Arts initiative is helping divert tonnes of waste from landfill
Study shows ‘creative reuse’ project is having positive effect on creativity in schools
Aicha Djeffal (5) from Scoil Bhríde (Cailíní) in Blanchardstown, Dublin, at the launch of research into the impact of the ReCreate social enterprise. Photograph: Mark Stedman
A project which is transforming tonnes of waste into inventive art materials has been found to significantly boost the creativity of schoolchildren.
Recreate, a not-for-profit social enterprise, diverts everyday waste – such as insulation, tiling and tubing – that is normally thrown away into a range of art and craft materials.
A new study on the impact of organisation’s work by academics at Trinity College Dublin has found it is inspiring creatively among children and helping to raise awareness about care for the environment.
Prof Carmel O’Sullivan, head of Trinity’s school of education, found the group’s work was also promoting social inclusion, collaboration as well as role of reusing materials
“It is significant that in all settings and across all categories explored, the reuse materials were rated as being better or equivalent to standard art materials,” she said.
“The results from this collaborative study suggest the powerful impact of these everyday reuse materials in creating links between an inclusive, creative and sustainable society, and are very much in line with the Government’s recently announced Creative Ireland initiative.”
ReCreate was established three years ago by Early Childhood Ireland and South Dublin County Partnership to raise awareness around the concept of “creative reuse”.
It estimates that it is diverting about 100 tonnes of waste material from landfill annually.
The group says schools and community groups have saved substantially on their annual budgets, while children and adults alike have had access to materials not previously accessible.
Ruairí O’Donnell of St Joseph’s Special School in Tallaght, which took part in the project, said it has proved a great success.
“It allowed the students to develop an innovative approach to exploring artistically with the materials.
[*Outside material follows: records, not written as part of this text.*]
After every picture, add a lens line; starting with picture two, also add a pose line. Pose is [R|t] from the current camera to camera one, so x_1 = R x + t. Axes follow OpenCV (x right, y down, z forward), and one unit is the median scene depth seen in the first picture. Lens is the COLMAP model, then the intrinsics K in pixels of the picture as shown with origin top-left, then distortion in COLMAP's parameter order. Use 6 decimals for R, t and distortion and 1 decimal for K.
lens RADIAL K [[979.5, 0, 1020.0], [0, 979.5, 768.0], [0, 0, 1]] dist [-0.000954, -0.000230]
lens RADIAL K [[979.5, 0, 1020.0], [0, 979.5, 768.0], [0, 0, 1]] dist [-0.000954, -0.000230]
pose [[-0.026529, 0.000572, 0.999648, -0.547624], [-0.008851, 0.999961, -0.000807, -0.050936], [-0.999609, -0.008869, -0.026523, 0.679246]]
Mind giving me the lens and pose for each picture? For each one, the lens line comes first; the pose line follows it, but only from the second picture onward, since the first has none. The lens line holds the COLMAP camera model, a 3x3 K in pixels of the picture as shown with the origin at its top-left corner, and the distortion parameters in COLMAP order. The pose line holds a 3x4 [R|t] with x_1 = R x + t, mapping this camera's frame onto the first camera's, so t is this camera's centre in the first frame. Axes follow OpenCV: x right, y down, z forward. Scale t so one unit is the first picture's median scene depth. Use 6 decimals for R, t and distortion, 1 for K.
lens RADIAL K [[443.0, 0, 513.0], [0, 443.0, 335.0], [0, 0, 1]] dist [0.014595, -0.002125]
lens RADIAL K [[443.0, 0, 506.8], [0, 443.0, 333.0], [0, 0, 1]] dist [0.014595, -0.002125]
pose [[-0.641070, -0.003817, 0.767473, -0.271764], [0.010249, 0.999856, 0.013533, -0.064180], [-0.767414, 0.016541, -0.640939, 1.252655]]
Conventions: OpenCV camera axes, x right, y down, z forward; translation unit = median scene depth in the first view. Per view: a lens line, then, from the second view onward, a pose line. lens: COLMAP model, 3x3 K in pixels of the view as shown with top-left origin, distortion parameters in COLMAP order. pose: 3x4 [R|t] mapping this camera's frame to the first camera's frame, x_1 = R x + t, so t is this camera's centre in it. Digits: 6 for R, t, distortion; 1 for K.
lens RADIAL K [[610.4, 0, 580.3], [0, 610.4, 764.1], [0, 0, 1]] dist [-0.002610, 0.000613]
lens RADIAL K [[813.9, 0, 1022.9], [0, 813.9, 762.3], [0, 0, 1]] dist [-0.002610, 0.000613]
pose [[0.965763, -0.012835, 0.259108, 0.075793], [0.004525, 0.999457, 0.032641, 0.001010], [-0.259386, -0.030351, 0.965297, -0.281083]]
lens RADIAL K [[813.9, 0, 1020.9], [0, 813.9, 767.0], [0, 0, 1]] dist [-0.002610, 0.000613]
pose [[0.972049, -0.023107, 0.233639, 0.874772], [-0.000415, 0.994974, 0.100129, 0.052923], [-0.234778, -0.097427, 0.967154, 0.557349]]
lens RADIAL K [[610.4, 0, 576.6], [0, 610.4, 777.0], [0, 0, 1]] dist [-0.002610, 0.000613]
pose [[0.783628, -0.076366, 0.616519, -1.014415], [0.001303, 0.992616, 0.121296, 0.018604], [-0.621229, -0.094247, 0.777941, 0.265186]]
It is important for the students to see that art can be made from anything. This fosters in the students an approach that is truly creative,” he said.
Dara Connolly, executive director of ReCreate, said the study findings show the unique advantages in reusing excess materials from industry for all kinds of creative and inventive pursuits.
“It’s encouraging real thinking outside the box and facilitating inclusion in all manners of social settings.’
The TCD study, funded by the Environmental Protection Agency, also examined the role of visual arts integration in an inclusive society, and the creative connections between visual arts and environmentalism.
It found that reused materials and exploratory artistic approach created equal opportunities for all participants, while participants experienced a balanced approach to art involving process and product.
All artists and teachers indicated their commitment to continue to use reuse materials after the completion of the project.